*** Opening Input material ***

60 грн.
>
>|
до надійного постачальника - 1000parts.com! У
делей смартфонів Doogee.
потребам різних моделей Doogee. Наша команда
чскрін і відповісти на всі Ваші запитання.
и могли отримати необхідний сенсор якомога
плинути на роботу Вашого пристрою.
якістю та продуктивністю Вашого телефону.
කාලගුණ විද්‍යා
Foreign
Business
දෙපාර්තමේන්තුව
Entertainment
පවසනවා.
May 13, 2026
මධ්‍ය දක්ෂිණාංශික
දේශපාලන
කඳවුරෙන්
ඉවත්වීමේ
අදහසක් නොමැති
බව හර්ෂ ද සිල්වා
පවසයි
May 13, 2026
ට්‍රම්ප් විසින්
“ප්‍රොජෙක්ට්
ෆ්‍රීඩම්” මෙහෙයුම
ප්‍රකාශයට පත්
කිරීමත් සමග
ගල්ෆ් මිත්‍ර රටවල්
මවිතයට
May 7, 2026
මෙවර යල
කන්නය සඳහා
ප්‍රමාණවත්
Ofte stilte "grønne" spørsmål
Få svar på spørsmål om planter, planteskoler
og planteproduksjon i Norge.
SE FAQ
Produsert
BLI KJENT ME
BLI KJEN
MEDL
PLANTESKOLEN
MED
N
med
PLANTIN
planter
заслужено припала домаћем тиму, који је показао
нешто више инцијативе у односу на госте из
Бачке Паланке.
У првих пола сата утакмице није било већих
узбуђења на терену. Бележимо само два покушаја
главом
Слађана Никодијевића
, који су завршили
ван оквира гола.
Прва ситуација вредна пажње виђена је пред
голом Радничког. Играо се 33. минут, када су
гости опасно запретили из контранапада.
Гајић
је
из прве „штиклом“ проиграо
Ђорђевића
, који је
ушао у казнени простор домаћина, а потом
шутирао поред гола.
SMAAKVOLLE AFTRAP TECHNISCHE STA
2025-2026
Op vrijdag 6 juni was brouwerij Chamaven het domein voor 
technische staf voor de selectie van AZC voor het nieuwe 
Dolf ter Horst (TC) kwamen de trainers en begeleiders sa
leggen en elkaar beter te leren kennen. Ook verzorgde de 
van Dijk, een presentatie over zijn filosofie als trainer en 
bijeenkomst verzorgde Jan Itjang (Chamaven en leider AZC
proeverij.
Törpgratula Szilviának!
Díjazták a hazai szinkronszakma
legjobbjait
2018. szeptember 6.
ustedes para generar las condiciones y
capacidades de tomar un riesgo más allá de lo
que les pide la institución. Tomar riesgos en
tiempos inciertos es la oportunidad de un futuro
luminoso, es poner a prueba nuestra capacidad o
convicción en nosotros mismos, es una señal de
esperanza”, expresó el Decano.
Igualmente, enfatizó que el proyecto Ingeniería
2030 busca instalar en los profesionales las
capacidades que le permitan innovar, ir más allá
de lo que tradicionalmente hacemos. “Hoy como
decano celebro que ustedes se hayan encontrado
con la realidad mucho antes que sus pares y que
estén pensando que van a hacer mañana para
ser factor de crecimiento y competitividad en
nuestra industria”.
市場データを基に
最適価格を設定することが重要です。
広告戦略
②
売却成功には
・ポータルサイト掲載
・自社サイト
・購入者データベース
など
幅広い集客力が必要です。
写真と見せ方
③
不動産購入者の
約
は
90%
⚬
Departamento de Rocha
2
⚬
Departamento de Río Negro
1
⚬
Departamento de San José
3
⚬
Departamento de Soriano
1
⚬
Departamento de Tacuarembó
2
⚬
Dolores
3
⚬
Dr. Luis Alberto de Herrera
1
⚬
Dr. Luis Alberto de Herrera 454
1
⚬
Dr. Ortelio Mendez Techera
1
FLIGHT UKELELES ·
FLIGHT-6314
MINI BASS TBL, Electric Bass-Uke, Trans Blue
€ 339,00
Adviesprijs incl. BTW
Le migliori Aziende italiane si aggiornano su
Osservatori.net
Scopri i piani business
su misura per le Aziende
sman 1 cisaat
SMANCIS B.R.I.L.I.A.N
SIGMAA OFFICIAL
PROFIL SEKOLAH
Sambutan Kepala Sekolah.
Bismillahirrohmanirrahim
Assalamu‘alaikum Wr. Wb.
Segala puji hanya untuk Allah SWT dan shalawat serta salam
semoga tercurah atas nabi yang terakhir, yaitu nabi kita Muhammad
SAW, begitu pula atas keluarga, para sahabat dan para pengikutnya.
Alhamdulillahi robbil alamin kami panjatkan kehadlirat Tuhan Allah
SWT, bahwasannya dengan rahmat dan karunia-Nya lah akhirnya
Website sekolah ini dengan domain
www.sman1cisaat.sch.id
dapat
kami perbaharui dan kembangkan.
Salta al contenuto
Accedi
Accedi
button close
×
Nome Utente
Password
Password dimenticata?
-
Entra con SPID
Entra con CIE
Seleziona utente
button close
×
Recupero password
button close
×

*** Closing Input material ***

Please report each line of the items above that contains the word "Doogee". Case counts.

### Problem solution:
делей смартфонів Doogee.
потребам різних моделей Doogee. Наша команда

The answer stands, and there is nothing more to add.